There is no doubt that “Sesame Street” is one of the most recognizable children’s programs worldwide that focuses on early education. Part of its long-running success was the presence of the Muppets, an ensemble of hand-operated puppets representing unique individual characters, the brainchild of Jim Henson and his wife and owned by his company before they were acquired by Disney. It could be said that the concept and design of the Muppets are iconic and therefore easily identifiable. This is why Sesame Workshop, which produces “Sesame Street”, is taking action at perceived irreverent references about them by an upcoming film.
Variety has it that Sesame Workshop has filed a lawsuit against production company STX Entertainment regarding their film “The Happytime Murders”, a satirical crime-comedy film starring Melissa McCarthy. This is due to the premise of the movie, set in a contemporary world where humans coexist with living humanoid puppets in the familiar mold of the “Sesame Street” Muppets. But the similarities end there, with “Happytime” being a violent and mature story with a potential R-rating. What upsets Sesame Workshop with the film was one of its promotional taglines taking a shot at “Sesame Street”, that is, “No Sesame, All Street”.
In the text of their lawsuit, Sesame Workshop points out the reference used about their own show, inadvertently tying it to a movie that, from its first trailer alone, has depicted “explicit, profane, drug-using, misogynistic, violent, copulating, and even ejaculating puppets” that superficially resemble the Muppet design. The argument goes that “Happytime Murders” and its “Sesame” tagline “deliberately confuses consumers into mistakenly believing that Sesame is associated with, has allowed, or has even endorsed or produced the movie and tarnishes Sesame’s brand.” The movie comes off as capitalizing on the wholesome kid-oriented reputation of “Sesame Street” according to Sesame Workshop.
In a twist of fate, “Happytime Murders” is being directed and produced by Brian Henson, son of Jim Henson himself and chairman of The Jim Henson Company, which is wholly involved in the film by creating the puppet characters therein. In response to the Sesame Workshop suit, STX Entertainment issued its own statement Friday, May 25, which underlined the Henson involvement.
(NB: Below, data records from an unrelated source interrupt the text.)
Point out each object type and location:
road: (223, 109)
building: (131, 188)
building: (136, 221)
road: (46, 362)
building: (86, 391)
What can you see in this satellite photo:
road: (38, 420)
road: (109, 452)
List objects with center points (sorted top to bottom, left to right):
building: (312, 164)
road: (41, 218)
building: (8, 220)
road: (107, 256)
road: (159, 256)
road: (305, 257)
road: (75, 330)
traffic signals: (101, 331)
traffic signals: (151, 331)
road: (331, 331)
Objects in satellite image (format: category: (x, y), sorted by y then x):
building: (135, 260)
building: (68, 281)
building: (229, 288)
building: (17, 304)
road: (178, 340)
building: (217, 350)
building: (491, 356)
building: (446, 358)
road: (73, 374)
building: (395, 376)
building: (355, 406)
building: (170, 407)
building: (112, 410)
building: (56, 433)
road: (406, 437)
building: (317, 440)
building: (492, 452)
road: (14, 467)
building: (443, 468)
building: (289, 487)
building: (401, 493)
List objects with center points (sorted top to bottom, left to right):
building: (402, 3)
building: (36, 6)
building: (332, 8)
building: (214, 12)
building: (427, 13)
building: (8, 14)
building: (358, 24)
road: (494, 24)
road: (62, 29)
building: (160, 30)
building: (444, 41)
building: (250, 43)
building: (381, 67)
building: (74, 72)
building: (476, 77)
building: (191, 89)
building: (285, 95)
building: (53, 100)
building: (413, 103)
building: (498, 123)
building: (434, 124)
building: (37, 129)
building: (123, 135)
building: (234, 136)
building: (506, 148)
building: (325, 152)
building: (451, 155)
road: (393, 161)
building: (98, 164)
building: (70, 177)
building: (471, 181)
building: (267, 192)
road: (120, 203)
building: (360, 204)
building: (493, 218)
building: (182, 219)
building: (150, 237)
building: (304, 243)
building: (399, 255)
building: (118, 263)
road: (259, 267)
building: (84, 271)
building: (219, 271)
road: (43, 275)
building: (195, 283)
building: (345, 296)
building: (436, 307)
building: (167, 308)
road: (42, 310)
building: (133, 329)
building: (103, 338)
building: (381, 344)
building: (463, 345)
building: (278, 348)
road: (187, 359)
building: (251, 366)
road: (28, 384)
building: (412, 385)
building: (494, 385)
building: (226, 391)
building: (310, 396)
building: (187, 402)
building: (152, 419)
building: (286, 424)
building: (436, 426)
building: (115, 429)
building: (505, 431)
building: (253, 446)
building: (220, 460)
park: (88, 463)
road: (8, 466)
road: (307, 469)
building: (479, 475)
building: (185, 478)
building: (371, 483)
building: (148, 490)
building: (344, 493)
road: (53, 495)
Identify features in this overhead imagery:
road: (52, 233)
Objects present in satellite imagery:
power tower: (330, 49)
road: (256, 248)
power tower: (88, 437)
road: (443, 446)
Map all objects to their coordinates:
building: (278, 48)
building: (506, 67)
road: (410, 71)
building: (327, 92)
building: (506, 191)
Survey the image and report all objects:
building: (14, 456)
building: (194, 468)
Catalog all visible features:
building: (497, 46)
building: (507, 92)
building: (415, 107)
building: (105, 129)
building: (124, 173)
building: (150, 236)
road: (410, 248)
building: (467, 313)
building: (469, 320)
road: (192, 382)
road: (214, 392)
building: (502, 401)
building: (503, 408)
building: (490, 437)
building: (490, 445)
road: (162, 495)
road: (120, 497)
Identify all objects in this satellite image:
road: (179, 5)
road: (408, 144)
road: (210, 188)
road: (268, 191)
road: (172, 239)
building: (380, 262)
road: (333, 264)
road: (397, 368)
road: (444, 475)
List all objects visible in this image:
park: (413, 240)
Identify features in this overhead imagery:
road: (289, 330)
They added that while they are disappointed at the killjoy stance adopted by the creators of “Sesame Street”, they in turn feel secure with their legal position that their satire work will weather any litigation action from the complainants.
“The Happytime Murders” is about veteran detective Connie Edwards (McCarthy) who reunites with her former partner-turned private eye Phil Phillips (Bill Barretta) in investigating the murders of his brother and the puppet cast of a 1980s children’s show, “The Happytime Gang”. The movie is set to premiere on August 17.